Reese begins displaying some of the same disturbing sexual behavior as Bone, implying that she is also a victim of Glen’s abuse. Anney, trying to ensure the girls are never alone with Glen, sends Bone to help her sister Raylene in the afternoons. Bone quickly bonds with her aunt, spending her time fishing items out of the river, tending to the garden, and helping can fruits. One afternoon, Bone pulls a pair of trawling hooks from the river and concocts a plan to break into Woolworths by scaling the wall. Bone recruits her cousin Grey to help her break into Woolworths one night. Once inside, Bone realizes that there is nothing she wants to take. Bone’s criminality continues her family's pattern: Grey and his brother Garvey are later arrested for drag racing on the highway and Bone’s beloved Uncle Earle is sent to prison for breaking a man’s jaw.

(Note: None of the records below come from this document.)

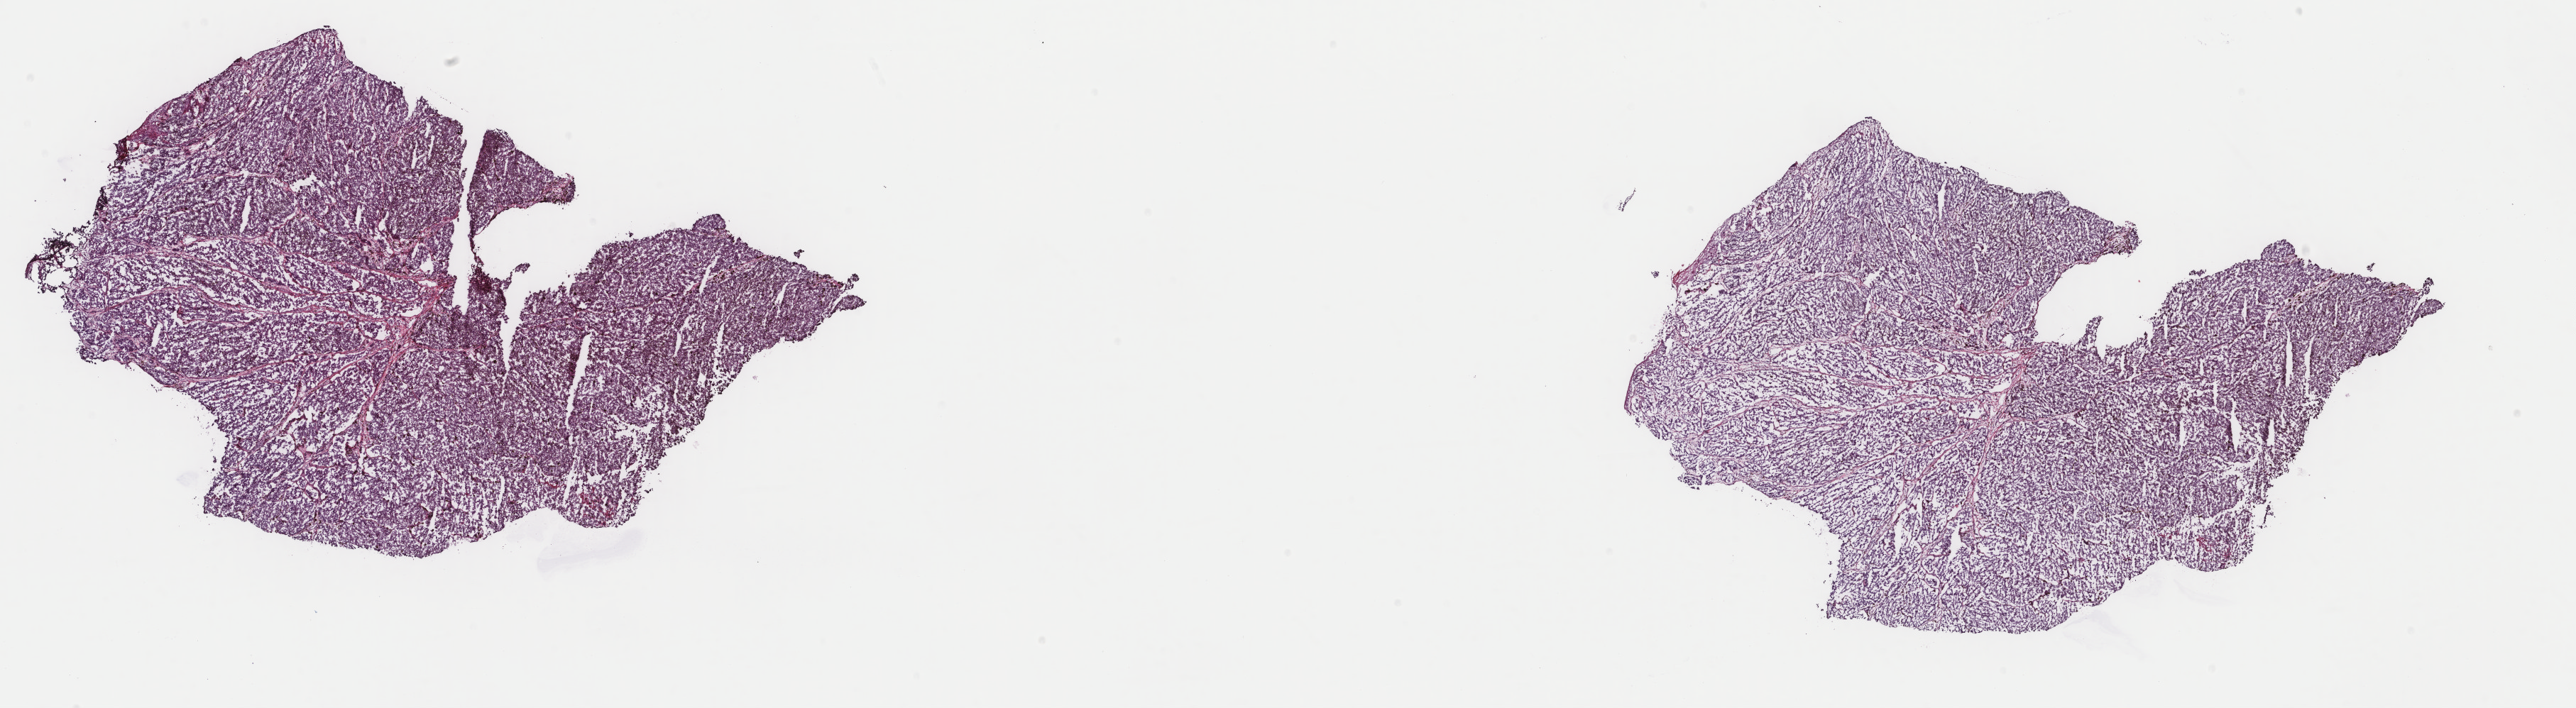
Whole-slide histology image, H&E-stained — a low-resolution overview of the entire scanned area, about 28.8 x 7.9 mm. Frozen section. Primary tumour sample from the skin. Patient: male, age at initial diagnosis 63 years. Pathologist review of this section (percent, as recorded): tumour cells 100%, tumour nuclei 96%.
Pathologic diagnosis: Malignant melanoma, NOS.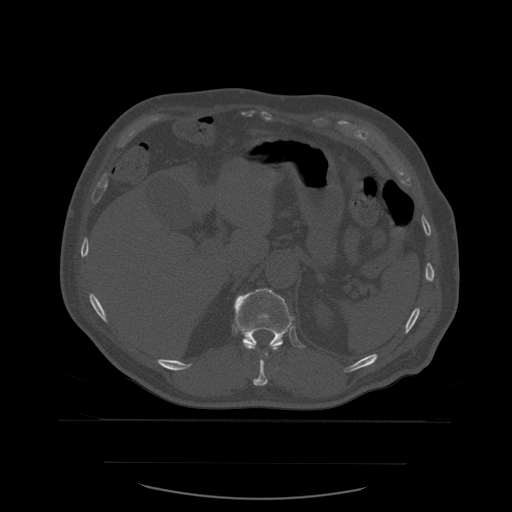
CT including the spine, one axial slice. Slice 282 of 590 in the series (ordered by position). Bone window (W 1800 / L 400 HU). 1.25 mm slice thickness. 512 × 512 image matrix, field of view 479 × 479 mm. Patient age 71 years. From the clinical record (not read from this slice): primary cancer: lung; vertebrae with lytic lesions (as recorded): T1, T2, L5, S1.
Outlined on this slice (semi-automatic segmentation, software-assisted and operator-edited):
- T11 vertebra: bounding box <244,344,281,386> (left, top, right, bottom; pixels)
- T12 vertebra: <234,289,295,349>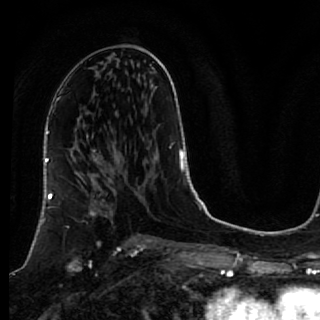
Breast MRI, one axial slice. Position 38 of 64 along the scan axis. Cropped to one breast. Dynamic contrast-enhanced series, time point 2 of 7 at this slice position (early post-contrast). 1.5 T. TE 2.6 ms, TR 5.7 ms. 2.5 mm slice thickness. 320 × 320 image matrix. Female patient.
Annotated regions visible in this slice (semi-automatic segmentation, software-assisted and operator-edited):
- enhancing-tissue mask used for the functional tumour volume (all voxels passing the contrast-enhancement thresholds inside the analysis volume; usually the tumour): bounding box <40,167,116,270> (left, top, right, bottom; pixels)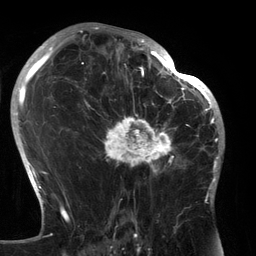
Breast MRI (dynamic contrast-enhanced), one axial slice. Position 81 of 134 along the scan axis. Cropped to one breast. Dynamic contrast-enhanced series, time point 2 of 6 at this slice position (early post-contrast). 3 T. TE 2.7 ms, TR 6.5 ms. 256 × 256 image matrix, field of view 200 × 200 mm. Female patient.
Outlined on this slice (semi-automatically segmented with operator editing):
- enhancing-tissue mask used for the functional tumour volume (all voxels passing the contrast-enhancement thresholds inside the analysis volume; usually the tumour): box from (x=90, y=80) to (x=183, y=178) px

Aunt Ruth dies and the Boatwright family gathers for her funeral, where their dysfunction is on full display. Glen brutally beats Bone right before the funeral, leaving her backside bruised and bloody. During the event, everyone is drinking, including Bone. Aunt Raylene discovers the drunk Bone in the bathroom and sees the marks from Glen’s beating. Furious, she tells the Boatwright uncles who pull Glen outside, beating him so badly he has to be hospitalized. Instead of comforting her daughter, Anney remains cold and distant, blaming her for the abuse.
Anney moves her daughters to an apartment but continues to resent Bone. Bone senses her mother’s rejection and temporarily flees to Aunt Raylene’s. She soon leaves again to care for her Aunt Alma, who has an emotional breakdown after the death of her infant daughter. One night at Aunt Alma’s house, Bone tells her mother that when Anney returns to Glen, Bone will not go back with her. She refuses to ever live in the same house with Glen again.
Glen arrives at Aunt Alma’s soon after to demand Bone tell her mother that she wants all of them to live together again. Bone refuses and Glen beats and rapes her. Anney finds Glen on top of her daughter and screams, throwing things at him. She pulls her bleeding daughter to the car and puts her in the front seat. Before driving away, Anney stops to comfort Glen, who is smashing his head against the car and begging for her forgiveness. Meanwhile, Bone, bleeding and full of hate, slips into unconsciousness.
Bone wakes in a hospital where a domineering sheriff questions her until Aunt Raylene appears at her side. Raylene brings an apathetic and angry Bone back to her home where she tells Bone that Anney has disappeared with Glen. Bone remains mute and unresponsive for days as Raylene and her uncles attempt to communicate with her. One night Anney arrives, assures Bone that she loves her, and leaves her a gift: an envelope containing an unmarked copy of her birth certificate. Bone reflects on Anney’s life and concludes that she is destined to be a Boatwright woman, like her mother before her.